Guest Blog | September 28, 2017 | Energy Policy, Nuclear

Ever hear of the law of holes? If you’re in one, stop digging. This blog was originally posted here by Steve Huntoon at RTO Insider on September 11, 2017. An excerpt is below, published with permission. Steve Huntoon is a former president of the Energy Bar Association, with 30 years of experience advising and representing energy companies and institutions. He received a B.A. in economics and a J.D. from the University of Virginia. He is the principal in Energy Counsel, LLP.

Vogtle, the Law of Holes, and Two Modest Proposals
The Vogtle nuclear project in Georgia is looking like an object lesson in the failure of regulation (and a vindication of competition).

What went wrong?
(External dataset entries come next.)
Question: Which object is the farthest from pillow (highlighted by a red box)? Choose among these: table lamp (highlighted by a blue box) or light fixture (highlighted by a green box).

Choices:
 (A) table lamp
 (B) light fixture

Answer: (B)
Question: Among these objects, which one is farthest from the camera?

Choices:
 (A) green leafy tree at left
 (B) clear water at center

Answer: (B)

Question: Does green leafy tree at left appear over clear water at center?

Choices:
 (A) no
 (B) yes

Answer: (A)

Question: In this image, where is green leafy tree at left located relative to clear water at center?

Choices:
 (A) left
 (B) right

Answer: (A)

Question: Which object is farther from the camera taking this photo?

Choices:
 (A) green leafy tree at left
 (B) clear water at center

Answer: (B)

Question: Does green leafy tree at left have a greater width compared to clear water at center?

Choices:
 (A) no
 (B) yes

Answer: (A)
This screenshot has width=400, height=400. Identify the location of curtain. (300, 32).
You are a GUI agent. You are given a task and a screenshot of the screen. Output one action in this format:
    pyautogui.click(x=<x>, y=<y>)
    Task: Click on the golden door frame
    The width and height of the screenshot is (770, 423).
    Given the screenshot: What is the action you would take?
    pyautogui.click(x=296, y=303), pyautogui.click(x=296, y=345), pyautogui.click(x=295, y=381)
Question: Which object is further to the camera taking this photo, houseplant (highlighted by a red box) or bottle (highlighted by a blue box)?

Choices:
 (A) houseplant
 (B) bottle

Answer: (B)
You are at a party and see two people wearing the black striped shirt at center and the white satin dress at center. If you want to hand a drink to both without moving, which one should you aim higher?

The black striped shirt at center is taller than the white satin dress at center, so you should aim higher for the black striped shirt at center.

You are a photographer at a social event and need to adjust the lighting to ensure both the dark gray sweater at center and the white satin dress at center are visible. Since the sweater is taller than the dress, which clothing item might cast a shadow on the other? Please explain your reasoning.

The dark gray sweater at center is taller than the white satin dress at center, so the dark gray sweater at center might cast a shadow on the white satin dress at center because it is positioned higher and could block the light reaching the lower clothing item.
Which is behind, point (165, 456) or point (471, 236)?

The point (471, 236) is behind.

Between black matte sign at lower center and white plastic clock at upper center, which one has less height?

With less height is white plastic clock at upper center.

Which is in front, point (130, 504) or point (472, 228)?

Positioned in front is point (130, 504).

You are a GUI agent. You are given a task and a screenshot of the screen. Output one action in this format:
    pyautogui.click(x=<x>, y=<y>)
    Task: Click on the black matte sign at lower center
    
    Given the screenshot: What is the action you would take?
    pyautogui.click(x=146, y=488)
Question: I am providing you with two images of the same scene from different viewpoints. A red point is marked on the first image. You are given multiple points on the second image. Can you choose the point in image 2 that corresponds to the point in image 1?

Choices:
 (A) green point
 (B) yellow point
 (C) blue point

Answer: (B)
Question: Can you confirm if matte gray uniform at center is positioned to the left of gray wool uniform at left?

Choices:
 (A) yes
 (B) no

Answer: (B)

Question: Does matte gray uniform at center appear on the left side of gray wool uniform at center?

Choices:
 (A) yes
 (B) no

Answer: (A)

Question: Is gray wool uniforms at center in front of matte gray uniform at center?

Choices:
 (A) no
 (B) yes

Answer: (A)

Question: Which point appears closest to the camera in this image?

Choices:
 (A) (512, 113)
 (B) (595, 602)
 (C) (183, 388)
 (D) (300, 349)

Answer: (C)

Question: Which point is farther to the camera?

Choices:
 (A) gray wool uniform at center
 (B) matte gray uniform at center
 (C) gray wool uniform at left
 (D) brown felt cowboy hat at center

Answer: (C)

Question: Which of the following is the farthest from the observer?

Traditional regulatory policy is that new utility investment didn’t get billed to utility customers unless and until it’s actually in service and thus “used and useful” to utility customers.

But nuclear advocates argued that the lead time and risk of nuclear plants were so great that construction costs ought to be guaranteed, and in some cases charged to utility customers, long before the plants are completed.

This fundamentally and completely changed the investment calculus for utilities interested in nuclear plants, with the potential for enormous returns on billions of dollars. The key was to get legislators and/or regulators to go along.

Once they did, nuclear plant development became a no-lose proposition for the utility.